ASSIGNMENT |
Whenever a line carries the word "טודור", pull it out of the entries.

DATASET |
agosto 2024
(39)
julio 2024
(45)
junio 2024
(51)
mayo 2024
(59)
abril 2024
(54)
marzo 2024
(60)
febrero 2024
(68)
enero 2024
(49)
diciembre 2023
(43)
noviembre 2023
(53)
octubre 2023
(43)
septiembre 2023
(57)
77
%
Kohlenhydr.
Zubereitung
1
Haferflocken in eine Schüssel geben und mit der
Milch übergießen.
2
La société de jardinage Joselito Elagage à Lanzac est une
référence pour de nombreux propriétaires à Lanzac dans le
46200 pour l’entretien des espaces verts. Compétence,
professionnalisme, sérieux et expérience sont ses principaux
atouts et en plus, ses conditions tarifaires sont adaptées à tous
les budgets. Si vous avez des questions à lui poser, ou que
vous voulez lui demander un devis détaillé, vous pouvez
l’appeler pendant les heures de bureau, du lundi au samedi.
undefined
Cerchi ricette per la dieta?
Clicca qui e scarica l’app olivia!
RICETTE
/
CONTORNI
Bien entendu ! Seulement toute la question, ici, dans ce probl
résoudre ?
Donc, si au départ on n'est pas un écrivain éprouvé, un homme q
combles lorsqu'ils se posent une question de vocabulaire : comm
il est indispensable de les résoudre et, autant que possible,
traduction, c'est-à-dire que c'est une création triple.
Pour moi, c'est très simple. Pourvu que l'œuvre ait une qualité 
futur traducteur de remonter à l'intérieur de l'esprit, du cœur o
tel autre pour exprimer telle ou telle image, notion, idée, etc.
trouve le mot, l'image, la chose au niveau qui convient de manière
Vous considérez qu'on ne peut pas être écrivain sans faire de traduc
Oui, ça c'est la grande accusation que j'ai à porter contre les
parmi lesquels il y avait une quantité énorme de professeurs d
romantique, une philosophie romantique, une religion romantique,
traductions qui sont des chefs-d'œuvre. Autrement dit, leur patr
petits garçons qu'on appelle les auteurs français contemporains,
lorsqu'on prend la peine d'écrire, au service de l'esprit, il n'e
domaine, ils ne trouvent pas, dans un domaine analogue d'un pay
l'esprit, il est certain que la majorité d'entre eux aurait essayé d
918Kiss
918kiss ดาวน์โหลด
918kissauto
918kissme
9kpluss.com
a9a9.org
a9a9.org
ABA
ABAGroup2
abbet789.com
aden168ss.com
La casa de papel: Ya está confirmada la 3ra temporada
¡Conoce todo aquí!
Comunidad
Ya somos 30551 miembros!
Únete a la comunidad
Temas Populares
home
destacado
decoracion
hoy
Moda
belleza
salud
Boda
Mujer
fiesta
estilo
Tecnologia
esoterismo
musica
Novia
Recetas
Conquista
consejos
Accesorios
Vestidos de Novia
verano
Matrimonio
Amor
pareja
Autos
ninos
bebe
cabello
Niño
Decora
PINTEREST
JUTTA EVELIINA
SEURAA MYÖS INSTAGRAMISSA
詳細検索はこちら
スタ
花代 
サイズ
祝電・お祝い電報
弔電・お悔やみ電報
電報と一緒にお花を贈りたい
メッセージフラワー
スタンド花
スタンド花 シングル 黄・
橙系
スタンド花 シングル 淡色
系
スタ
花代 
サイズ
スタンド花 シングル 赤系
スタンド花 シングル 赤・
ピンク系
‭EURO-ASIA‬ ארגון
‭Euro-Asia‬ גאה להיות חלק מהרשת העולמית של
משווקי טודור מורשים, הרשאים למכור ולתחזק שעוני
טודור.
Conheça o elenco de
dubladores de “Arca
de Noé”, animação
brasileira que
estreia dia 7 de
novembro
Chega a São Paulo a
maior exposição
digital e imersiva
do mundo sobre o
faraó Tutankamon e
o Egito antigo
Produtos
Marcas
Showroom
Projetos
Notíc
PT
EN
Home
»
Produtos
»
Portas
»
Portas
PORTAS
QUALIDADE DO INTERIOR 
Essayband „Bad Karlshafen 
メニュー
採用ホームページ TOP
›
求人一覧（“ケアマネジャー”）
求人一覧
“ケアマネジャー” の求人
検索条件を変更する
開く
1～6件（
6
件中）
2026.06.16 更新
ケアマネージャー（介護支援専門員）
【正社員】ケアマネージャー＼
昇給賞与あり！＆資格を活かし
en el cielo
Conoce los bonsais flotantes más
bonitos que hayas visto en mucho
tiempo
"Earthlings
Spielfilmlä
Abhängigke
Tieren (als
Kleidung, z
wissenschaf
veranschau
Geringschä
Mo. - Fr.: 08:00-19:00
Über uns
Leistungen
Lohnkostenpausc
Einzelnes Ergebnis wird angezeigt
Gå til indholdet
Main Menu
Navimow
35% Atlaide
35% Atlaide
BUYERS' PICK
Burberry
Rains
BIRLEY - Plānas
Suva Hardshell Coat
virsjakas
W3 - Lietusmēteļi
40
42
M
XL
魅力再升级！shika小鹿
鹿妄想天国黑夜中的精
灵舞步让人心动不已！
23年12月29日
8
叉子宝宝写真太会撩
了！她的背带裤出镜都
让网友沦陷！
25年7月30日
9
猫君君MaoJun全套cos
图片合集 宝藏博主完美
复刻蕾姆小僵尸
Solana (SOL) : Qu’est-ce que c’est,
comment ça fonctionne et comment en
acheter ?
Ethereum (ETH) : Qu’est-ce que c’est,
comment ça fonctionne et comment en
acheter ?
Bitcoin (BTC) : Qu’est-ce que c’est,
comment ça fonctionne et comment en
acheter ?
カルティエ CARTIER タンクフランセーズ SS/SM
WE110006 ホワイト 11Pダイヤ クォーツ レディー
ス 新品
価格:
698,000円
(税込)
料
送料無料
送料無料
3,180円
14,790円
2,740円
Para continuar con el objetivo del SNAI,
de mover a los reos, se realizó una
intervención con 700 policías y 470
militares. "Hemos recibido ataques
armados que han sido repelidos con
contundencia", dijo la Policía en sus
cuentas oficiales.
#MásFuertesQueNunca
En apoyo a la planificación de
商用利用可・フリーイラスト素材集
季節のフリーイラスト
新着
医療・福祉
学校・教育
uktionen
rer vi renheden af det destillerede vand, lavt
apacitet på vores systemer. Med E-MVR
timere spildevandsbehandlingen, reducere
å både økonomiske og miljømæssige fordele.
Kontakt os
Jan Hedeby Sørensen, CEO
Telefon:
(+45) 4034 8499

WRITTEN REPLY |
משווקי טודור מורשים, הרשאים למכור ולתחזק שעוני
טודור.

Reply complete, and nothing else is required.